Bakers faces malpractice suit from UK investor over Russian coalmine fight
A former client claims the global firm bungled an effort to recover a Siberian mine valued at $200m
December 06, 2018 at 05:04 AM
4 minute read
Baker McKenzie faces a hefty malpractice suit over its work on behalf of a Spanish client who used the firm in a failed effort to recover ownership of a Siberian coalmine, which the client says is valued at more than $200m (£157m).
In a suit filed last month in state court in Chicago, Daniel Rodriguez and his British company Lehram Capital Investments allege that lawyers for the firm failed to detail connections in Russia that might have affected their advice on his claims.
They also accuse Baker McKenzie of misleading them into a proposed litigation finance deal with another firm client who had been convicted of a violent crime, a move they say damaged their reputations in the international business community.
The complaint only names one Baker McKenzie lawyer, associate Roman Butenko, who is currently attached to the firm's Washington DC. office. He is not named as a defendant in the case.
"Rodriguez relied on the marketing of Baker McKenzie as a one-stop, global firm suited in particular to Rodriguez's international businesses for the past eight years," Illinois lawyer Daniel Konicek, of Konicek & Dillon, said in the complaint.
According to the complaint, Lehram purchased the Gramoteinskaya coalmine in the Kemerovo region of Siberia in a 2013 deal with London-based Evraz Holdings, in which it also took on $70m in debt.
But shortly afterward, Lehram director Igor Rudyk, the general manager of the mine, was detained by Russian authorities in Kemerovo and ultimately forced to sign documents transferring ownership of the mine to an entity owned by the Shchukin family, which has close ties to the deputy governor and governor of Kemerovo.
That prompted Rodriguez to retain Baker McKenzie in 2016 to help recover the mine.
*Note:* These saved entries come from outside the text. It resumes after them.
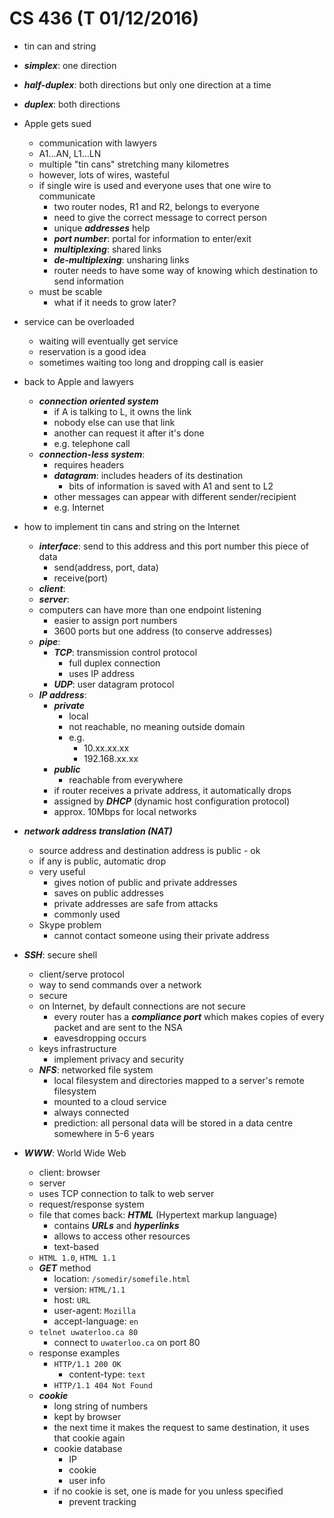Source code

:# CS 436 (T 01/12/2016)

- tin can and string
- ***simplex***: one direction
- ***half-duplex***: both directions but only one direction at a time
- ***duplex***: both directions

- Apple gets sued
	- communication with lawyers
	- A1...AN, L1...LN
	- multiple "tin cans" stretching many kilometres
	- however, lots of wires, wasteful
	- if single wire is used and everyone uses that one wire to communicate
		- two router nodes, R1 and R2, belongs to everyone
		- need to give the correct message to correct person
		- unique ***addresses*** help
		- ***port number***: portal for information to enter/exit
		- ***multiplexing***: shared links
		- ***de-multiplexing***: unsharing links
		- router needs to have some way of knowing which destination to send information
	- must be scable
		- what if it needs to grow later?

- service can be overloaded
	- waiting will eventually get service
	- reservation is a good idea
	- sometimes waiting too long and dropping call is easier

- back to Apple and lawyers
	- ***connection oriented system***
		- if A is talking to L, it owns the link
		- nobody else can use that link
		- another can request it after it's done
		- e.g. telephone call
	- ***connection-less system***:
		- requires headers
		- ***datagram***: includes headers of its destination
			- bits of information is saved with A1 and sent to L2
		- other messages can appear with different sender/recipient
		- e.g. Internet

- how to implement tin cans and string on the Internet
	- ***interface***: send to this address and this port number this piece of data
		- send(address, port, data)
		- receive(port)
	- ***client***: 
	- ***server***:
	- computers can have more than one endpoint listening
		- easier to assign port numbers
		- 3600 ports but one address (to conserve addresses)
	- ***pipe***:
		- ***TCP***: transmission control protocol
			- full duplex connection
			- uses IP address
		- ***UDP***: user datagram protocol
	- ***IP address***:
		- ***private***
			- local
			- not reachable, no meaning outside domain
			- e.g.
				- 10.xx.xx.xx
				- 192.168.xx.xx
		- ***public***
			- reachable from everywhere
		- if router receives a private address, it automatically drops
		- assigned by ***DHCP*** (dynamic host configuration protocol)
		- approx. 10Mbps for local networks
- ***network address translation (NAT)***
	- source address and destination address is public - ok
	- if any is public, automatic drop
	- very useful
		- gives notion of public and private addresses
		- saves on public addresses
		- private addresses are safe from attacks
		- commonly used
	- Skype problem
		- cannot contact someone using their private address

- ***SSH***: secure shell
	- client/serve protocol
	- way to send commands over a network
	- secure
	- on Internet, by default connections are not secure
		- every router has a ***compliance port*** which makes copies of every packet and are sent to the NSA
		- eavesdropping occurs
	- keys infrastructure
		 - implement privacy and security
	- ***NFS***: networked file system
		- local filesystem and directories mapped to a server's remote filesystem
		- mounted to a cloud service
		- always connected
		- prediction: all personal data will be stored in a data centre somewhere in 5-6 years

- ***WWW***: World Wide Web
	- client: browser
	- server
	- uses TCP connection to talk to web server
	- request/response system
	- file that comes back: ***HTML*** (Hypertext markup language)
		- contains ***URLs*** and ***hyperlinks***
		- allows to access other resources
		- text-based
	- `HTML 1.0`, `HTML 1.1`
	- ***GET*** method
		- location: `/somedir/somefile.html`
		- version: `HTML/1.1`
		- host: `URL`
		- user-agent: `Mozilla`
		- accept-language: `en`
	- `telnet uwaterloo.ca 80`
		- connect to `uwaterloo.ca` on port 80
	- response examples
		- `HTTP/1.1 200 OK`
			- content-type: `text`
		- `HTTP/1.1 404 Not Found`
	- ***cookie***
		- long string of numbers
		- kept by browser
		- the next time it makes the request to same destination, it uses that cookie again
		- cookie database
			- IP
			- cookie
			- user info
		- if no cookie is set, one is made for you unless specified
			- prevent tracking
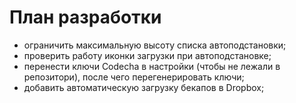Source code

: # План разработки

* ограничить максимальную высоту списка автоподстановки;
* проверить работу иконки загрузки при автоподстановке;
* перенести ключи Codecha в настройки (чтобы не лежали в репозитори), после чего
перегенерировать ключи;
* добавить автоматическую загрузку бекапов в Dropbox;
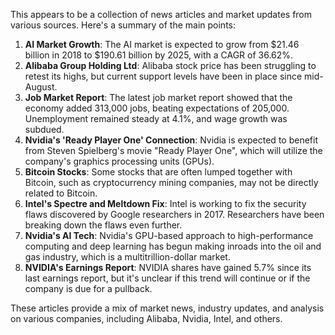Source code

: This appears to be a collection of news articles and market updates from various sources. Here's a summary of the main points:

1. **AI Market Growth**: The AI market is expected to grow from $21.46 billion in 2018 to $190.61 billion by 2025, with a CAGR of 36.62%.
2. **Alibaba Group Holding Ltd**: Alibaba stock price has been struggling to retest its highs, but current support levels have been in place since mid-August.
3. **Job Market Report**: The latest job market report showed that the economy added 313,000 jobs, beating expectations of 205,000. Unemployment remained steady at 4.1%, and wage growth was subdued.
4. **Nvidia's 'Ready Player One' Connection**: Nvidia is expected to benefit from Steven Spielberg's movie "Ready Player One", which will utilize the company's graphics processing units (GPUs).
5. **Bitcoin Stocks**: Some stocks that are often lumped together with Bitcoin, such as cryptocurrency mining companies, may not be directly related to Bitcoin.
6. **Intel's Spectre and Meltdown Fix**: Intel is working to fix the security flaws discovered by Google researchers in 2017. Researchers have been breaking down the flaws even further.
7. **Nvidia's AI Tech**: Nvidia's GPU-based approach to high-performance computing and deep learning has begun making inroads into the oil and gas industry, which is a multitrillion-dollar market.
8. **NVIDIA's Earnings Report**: NVIDIA shares have gained 5.7% since its last earnings report, but it's unclear if this trend will continue or if the company is due for a pullback.

These articles provide a mix of market news, industry updates, and analysis on various companies, including Alibaba, Nvidia, Intel, and others.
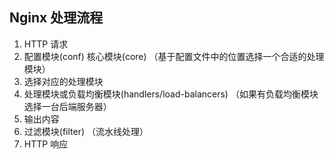 ## Nginx 处理流程

1. HTTP 请求
2. 配置模块(conf) 核心模块(core) （基于配置文件中的位置选择一个合适的处理模块）
3. 选择对应的处理模块
4. 处理模块或负载均衡模块(handlers/load-balancers) （如果有负载均衡模块选择一台后端服务器）
5. 输出内容
6. 过滤模块(filter) （流水线处理）
7. HTTP 响应

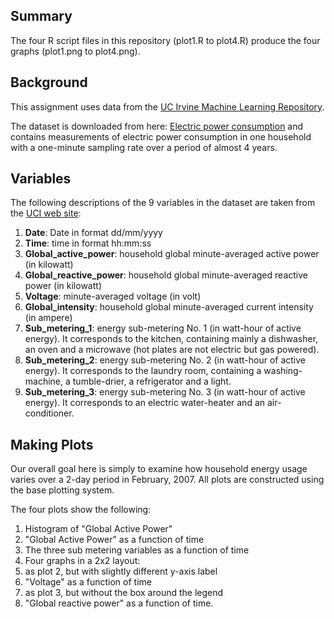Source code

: ## Summary

The four R script files in this repository (plot1.R to plot4.R) produce
the four graphs (plot1.png to plot4.png).

## Background

This assignment uses data from the 
<a href="http://archive.ics.uci.edu/ml/">UC Irvine Machine
Learning Repository</a>.

The dataset is downloaded from here: <a href="https://d396qusza40orc.cloudfront.net/exdata%2Fdata%2Fhousehold_power_consumption.zip">Electric power consumption</a> and contains measurements of electric power consumption in
one household with a one-minute sampling rate over a period of almost
4 years. 

## Variables

The following descriptions of the 9 variables in the dataset are taken
from
the <a href="https://archive.ics.uci.edu/ml/datasets/Individual+household+electric+power+consumption">UCI
web site</a>:

<ol>
<li><b>Date</b>: Date in format dd/mm/yyyy </li>
<li><b>Time</b>: time in format hh:mm:ss </li>
<li><b>Global_active_power</b>: household global minute-averaged active power (in kilowatt) </li>
<li><b>Global_reactive_power</b>: household global minute-averaged reactive power (in kilowatt) </li>
<li><b>Voltage</b>: minute-averaged voltage (in volt) </li>
<li><b>Global_intensity</b>: household global minute-averaged current intensity (in ampere) </li>
<li><b>Sub_metering_1</b>: energy sub-metering No. 1 (in watt-hour of active energy). It corresponds to the kitchen, containing mainly a dishwasher, an oven and a microwave (hot plates are not electric but gas powered). </li>
<li><b>Sub_metering_2</b>: energy sub-metering No. 2 (in watt-hour of active energy). It corresponds to the laundry room, containing a washing-machine, a tumble-drier, a refrigerator and a light. </li>
<li><b>Sub_metering_3</b>: energy sub-metering No. 3 (in watt-hour of active energy). It corresponds to an electric water-heater and an air-conditioner.</li>
</ol>

## Making Plots

Our overall goal here is simply to examine how household energy usage
varies over a 2-day period in February, 2007. All plots are constructed
using the base plotting system.

The four plots show the following:
<ol>
<li>Histogram of "Global Active Power"</li>
<li>"Global Active Power" as a function of time</li>
<li>The three sub metering variables as a function of time</li>
<li>Four graphs in a 2x2 layout:
	<li>as plot 2, but with slightly different y-axis label</li>
	<li>"Voltage" as a function of time</li>
	<li>as plot 3, but without the box around the legend</li>
	<li>"Global reactive power" as a function of time.</li>
	</li>


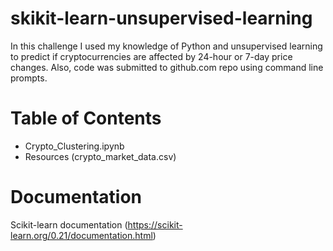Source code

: # skikit-learn-unsupervised-learning

In this challenge I used my knowledge of Python and unsupervised learning to predict if cryptocurrencies are affected by 24-hour or 7-day price changes. Also, code was submitted to github.com repo using command line prompts. 


# Table of Contents
- Crypto_Clustering.ipynb
- Resources (crypto_market_data.csv)

# Documentation
Scikit-learn documentation (https://scikit-learn.org/0.21/documentation.html)
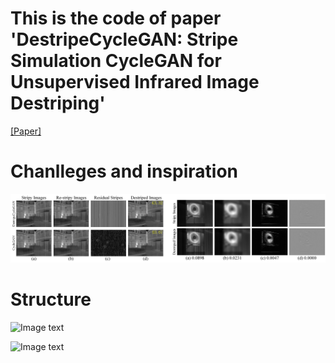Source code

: # This is the code of  paper 'DestripeCycleGAN: Stripe Simulation CycleGAN for Unsupervised Infrared Image Destriping'

[[Paper]](https://arxiv.org/abs/2402.09101)

# Chanlleges and inspiration   
![Image text](https://github.com/xdFai/DestripeCycleGAN/blob/main/Fig/image0.png)


# Structure
![Image text](https://github.com/xdFai/DestripeCycleGAN/tree/main/Fig/image02.png)

![Image text](https://github.com/xdFai/DestripeCycleGAN/tree/main/Fig/image03.png)

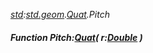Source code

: _[std](../../modules/std/std-module.md):[std.geom](../../modules/std/std-geom.md).[Quat<T>](../../modules/std/std-geom-quat.md).Pitch_
##### Function Pitch:[Quat](../../modules/std/std-geom-quat.md)<T>( r:[Double](../../modules/wonkey/wonkey-types-double.md) )
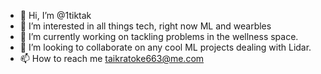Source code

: - 👋 Hi, I’m @1tiktak
- 👀 I’m interested in all things tech, right now ML and wearbles
- 🌱 I’m currently working on tackling problems in the wellness space.
- 💞️ I’m looking to collaborate on any cool ML projects dealing with Lidar.
- 📫 How to reach me taikratoke663@me.com

<!---
1tiktak/1tiktak is a ✨ special ✨ repository because its `README.md` (this file) appears on your GitHub profile.
You can click the Preview link to take a look at your changes.
--->
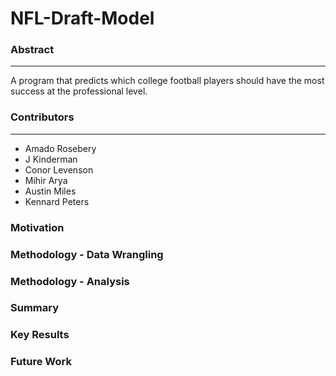 # NFL-Draft-Model

### Abstract
-----------
A program that predicts which college football players should have the most success at the professional level.

### Contributors
-----------
-  Amado Rosebery
-  J Kinderman
-  Conor Levenson
-  Mihir Arya
-  Austin Miles
-  Kennard Peters


### Motivation

### Methodology - Data Wrangling

### Methodology - Analysis

### Summary

### Key Results

### Future Work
But, according to the complaint, the firm did not reveal to him that it had a number of clients in the Kemerovo region, including the original seller of the mine and others that relied on the "patronage" of the governor of the region.
These connections, Rodriguez said, potentially affected the litigation strategy in the case. For example, while he discovered video of the governor transferring the mine to the Shchukin family days before Rudyk supposedly executed the transfer documents, Baker McKenzie allegedly advised Rodriguez consistently against showing the video in hearings. Rodriguez also accused the firm's lawyers of filing a claim challenging a notary's signature in the wrong court.
Rodriguez said the firm also led him astray when it became clear he needed litigation financing to pursue the matter. It introduced him to another firm client that had faced a similar takeover of its mines from the Shchukin family but had resolved the matter successfully.
But after meeting with a representative of the client and being advised by him and the firm to petition for a criminal investigation against the Shchukins, he was told at a second meeting that he would have to pay the client, Gavril Yushvaev, $300,000 and give him a 50% share in the mine to ensure the success of the investigation.
While these negotiations ultimately proved unsuccessful for Rodriguez, he said that his relationship with Yushvaev, who spent nine years in a labour camp after being convicted of a violent crime, ultimately became public in the banking and mining communities.
Rodriguez did not indicate how much he is seeking in damages, and his lawyer was in a trial on Wednesday and did not immediately respond to a request for comment.
Baker McKenzie said: "The claim has no merit and we will contest it vigorously. A UK-based company filing a claim in Cook County, Illinois for work carried out in Russia is a blatant example of forum shopping."